▸ What the task requires
Reproduce verbatim the lines of the items below, starting at the line containing "Sie befinden sich auf der deutschen Website" and continuing up to and including the line containing "Kreisverband Darmstadt".

▸ Given records

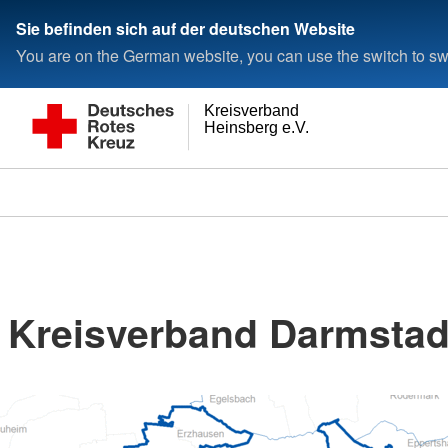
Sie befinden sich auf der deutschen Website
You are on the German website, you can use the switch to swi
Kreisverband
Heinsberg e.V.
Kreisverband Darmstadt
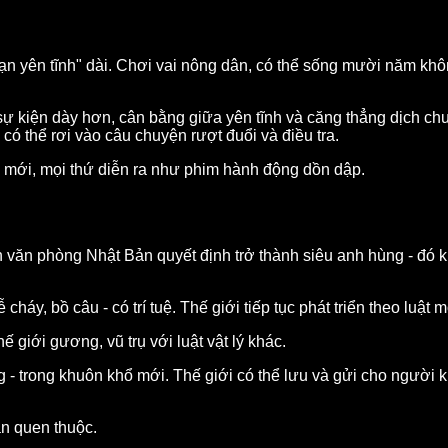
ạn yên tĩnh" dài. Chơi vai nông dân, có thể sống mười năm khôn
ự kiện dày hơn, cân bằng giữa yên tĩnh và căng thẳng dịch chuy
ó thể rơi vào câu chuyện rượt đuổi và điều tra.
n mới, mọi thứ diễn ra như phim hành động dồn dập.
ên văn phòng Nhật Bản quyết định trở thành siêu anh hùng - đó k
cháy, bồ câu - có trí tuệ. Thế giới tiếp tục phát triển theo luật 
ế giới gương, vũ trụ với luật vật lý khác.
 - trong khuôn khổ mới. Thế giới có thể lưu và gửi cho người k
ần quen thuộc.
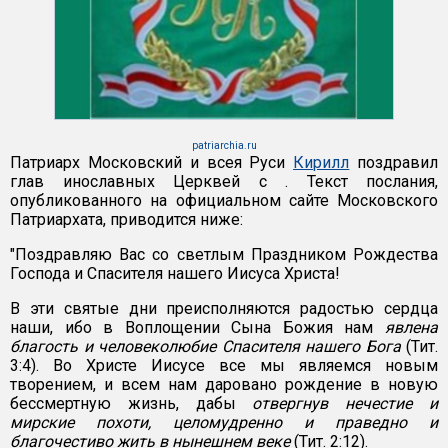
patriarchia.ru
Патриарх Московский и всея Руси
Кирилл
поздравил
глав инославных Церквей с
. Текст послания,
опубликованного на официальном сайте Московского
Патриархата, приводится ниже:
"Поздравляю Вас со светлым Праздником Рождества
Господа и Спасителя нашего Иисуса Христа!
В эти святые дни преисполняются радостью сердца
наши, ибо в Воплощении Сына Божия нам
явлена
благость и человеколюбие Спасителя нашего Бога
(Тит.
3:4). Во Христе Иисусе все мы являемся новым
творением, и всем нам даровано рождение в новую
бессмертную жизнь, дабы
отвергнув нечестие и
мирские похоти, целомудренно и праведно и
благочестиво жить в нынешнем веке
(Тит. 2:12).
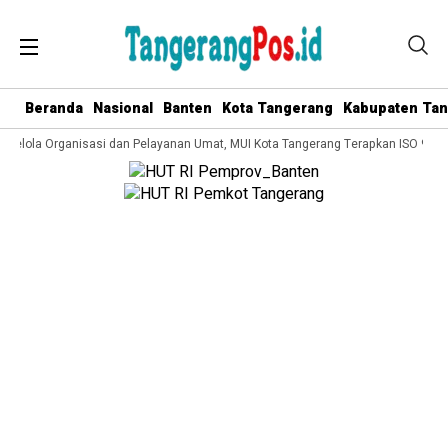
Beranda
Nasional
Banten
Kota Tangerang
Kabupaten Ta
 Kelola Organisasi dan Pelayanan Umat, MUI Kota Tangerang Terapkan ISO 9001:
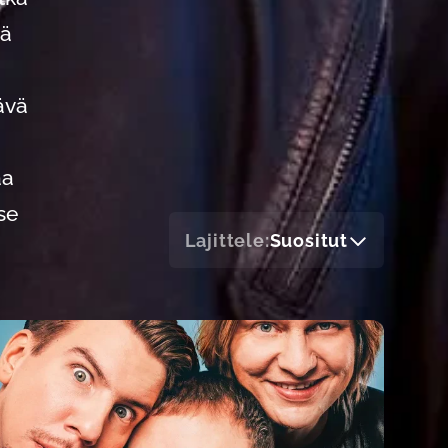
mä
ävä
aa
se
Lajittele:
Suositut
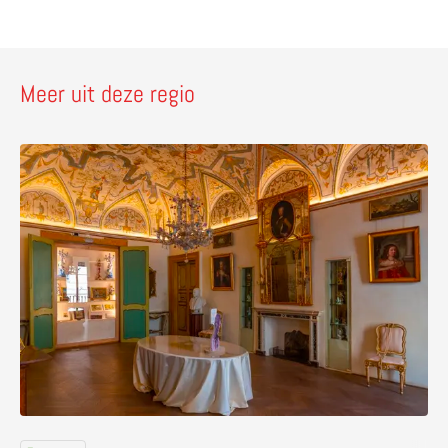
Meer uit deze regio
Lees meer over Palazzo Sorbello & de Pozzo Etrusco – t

---

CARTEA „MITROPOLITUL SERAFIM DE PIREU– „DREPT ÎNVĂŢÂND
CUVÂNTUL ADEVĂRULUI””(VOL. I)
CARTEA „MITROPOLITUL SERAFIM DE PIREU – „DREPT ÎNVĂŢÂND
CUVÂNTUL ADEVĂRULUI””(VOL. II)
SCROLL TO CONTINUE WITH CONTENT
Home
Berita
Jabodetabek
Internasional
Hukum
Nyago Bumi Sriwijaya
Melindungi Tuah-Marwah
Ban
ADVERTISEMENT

▸ Task answer
Sie befinden sich auf der deutschen Website
You are on the German website, you can use the switch to swi
Kreisverband
Heinsberg e.V.
Kreisverband Darmstadt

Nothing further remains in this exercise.